108 pointsby mkesper13 hours ago5 comments
  • s1mplicissimus9 hours ago
    > One FOSS organization, for example, requires all legal correspondence to be submitted by postal mail in the national language and citing local law. Most complaints evaporate once asked to comply.

    Pure gold.

  • brian_cunnie9 hours ago
    I typically get a takedown notice a couple times a week, usually from my registrar (Namecheap) or from Netcraft, about 100 so far.

    I keep a public (transparent) list of takedowns, on a public repo on GitHub. The commit messages are the logs. [0]

    I have a way to dispute: raise a GitHub issue. I've only had two people dispute: one was legit, and I unblocked him, and the other ran a WordPress site which he didn't know was compromised. I did not unblock him. [1]

    Please don't judge me harshly for honoring the takedowns immediately, but I do so because the remedy is simple: register your own domain, and don't rely on my nip.io / sslip.io service (which maps IP addresses to hostnames as a convenience for developers, e.g. 127.0.0.1.nip.io → 127.0.0.1).

    Dealing with takedown requests is the least pleasant aspect of running FOSS project. I want to spend my free time coding, not blocking phishers, scammers, and grifters.

    [0] https://github.com/cunnie/sslip.io-blocklist [1] https://github.com/cunnie/sslip.io/issues/100

  • politelemon11 hours ago
    This seems like a well balanced approach. I do love the abuse mitigation measures in place to dissuade casually malicious actors. The fact that providing evidence itself is a deterrent just goes to show how ill intentioned most of them are.
  • ignoramous6 hours ago
    TFA goes: A window for response (commonly 14 days) is offered, unless unfeasible due to seriousness and time restraints of the request itself. If the developer disputes the claim and provides supporting information (e.g. license, public domain status, fair use justification), the claim is reviewed.

    As someone who has had multiple FOSS projects take down by companies / app stores (happens when we go viral in some country), DDoS'd by rouge actors (thanks for saving our bacon, Cloudflare!), visits from law enforcement etc; F-Droid's post on "appeals process" comes as a surprise. Here's the email I received from them:

      Dear The Rethink DNS Authors,
    
      The F-Droid platform has received an official order from Roskomnadzor (RKN), Russia's Federal Service for Supervision of Communications, IT, and Mass Media, regarding Rethink (Registry Entry #3133609-РИ) https://f-droid.org/ru/packages/com.celzero.bravedns/
      ...
    
      F-Droid took technical measures to block your website app page for the Russian site visitors to avoid the risk of limited access to F-Droid as a whole. For further queries or concerns, contact legal@f-droid.org.
    
      Thank you for your cooperation.
    
    Nothing in there informs me that I had the opportunity to appeal.
    • thedevilslawyer2 hours ago
      Maybe depends on whether the national authority (RKN here) allows appeals from either f-droid or you?
  • its-summertime12 hours ago
    How does it make sense to ask an app developer to appeal on behalf of a platform they have zero control over?
    • vetrom11 hours ago
      It doesn't, but platforms basically do everything they can to claim the various common-carrier liability shields in DMCA-like laws. In the U.S. that means they forward the takedown request to whomever generated the content, and in theory should allow that generator to comply, or publish a counterclaim.

      The whole system falls on the floor though when the common carriers aren't, and have low quality processes that don't actually enable the counterclaim half of this process.
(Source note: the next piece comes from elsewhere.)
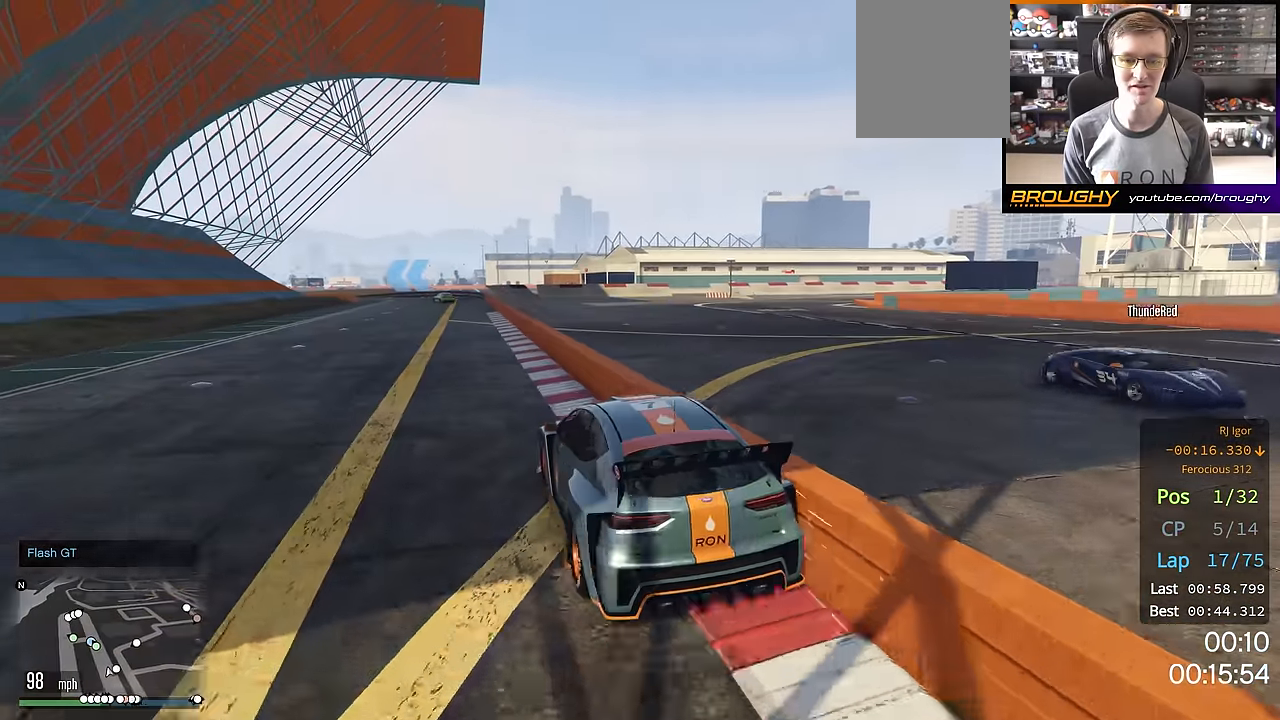
{"buttons": ["R2"], "left_stick": "center", "right_stick": "center", "events": [[16, "left_stick", "center"], [300, "left_stick", "right"], [467, "left_stick", "center"]]}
      • behringer11 hours ago
        Don't be fooled. These so called low quality processes are designed by large corporations in order to abuse their positions and retain control over all content being shown. The providers have no interest in providing legal protections to their small content creators. They want to focus on pleasing the big players.
    • SpicyLemonZest9 hours ago
      The entire concept of a "takedown request" is a compromise solution. Platforms would ideally like to be a public square, where third parties can say whatever they want and the platform doesn't have to do much about it. Copyright holders, revenge porn victims, etc. would prefer to hold the platforms strictly liable, because on the Internet it's extremely hard to actually find the third parties. So in a variety of contexts we've found it's useful to meet in the middle: platforms are exempt from liability, but in return they have to process takedown requests, unless the third party challenges the takedown and makes themselves available for possible legal proceedings.